## EXERCISE INSTRUCTIONS:
Write down the listing again exactly as it appears below, without its pictures.

--- EXCERPTED RECORDS ---

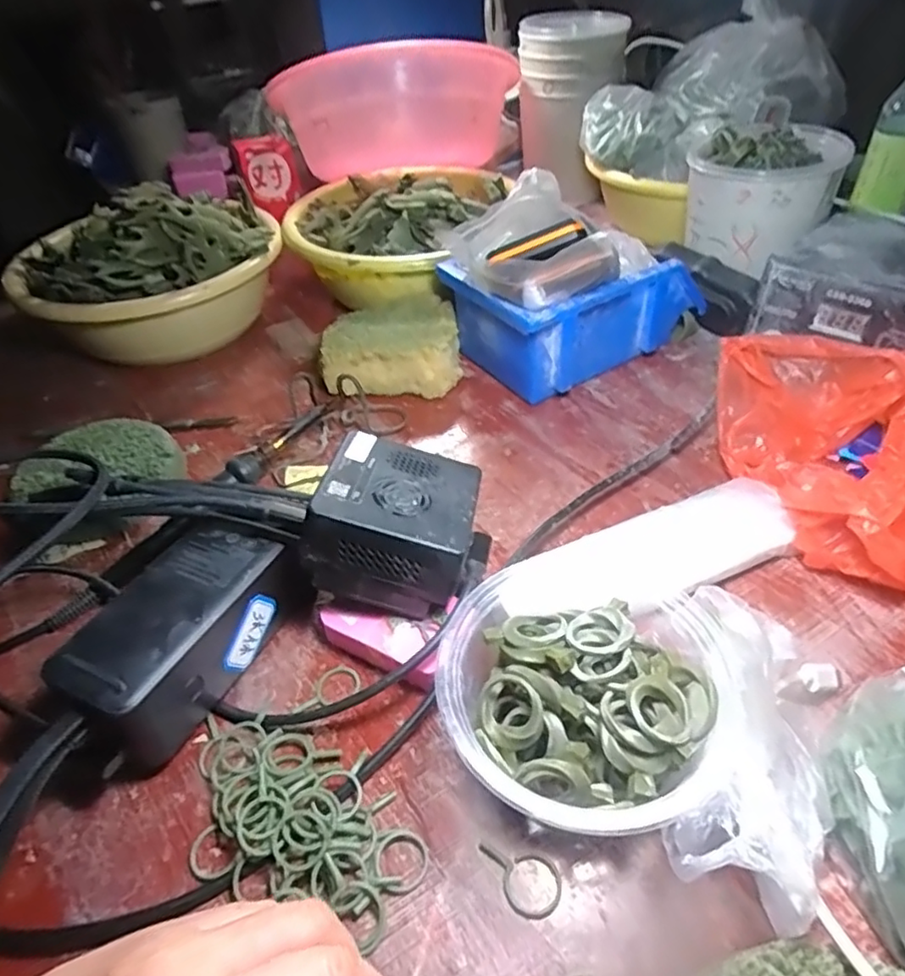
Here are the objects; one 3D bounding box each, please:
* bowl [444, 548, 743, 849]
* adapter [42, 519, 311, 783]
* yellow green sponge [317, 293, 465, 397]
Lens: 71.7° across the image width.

---

## RESPONSE TO THIS TASK:
Here are the objects; one 3D bounding box each, please:
* bowl [444, 548, 743, 849]
* adapter [42, 519, 311, 783]
* yellow green sponge [317, 293, 465, 397]
Lens: 71.7° across the image width.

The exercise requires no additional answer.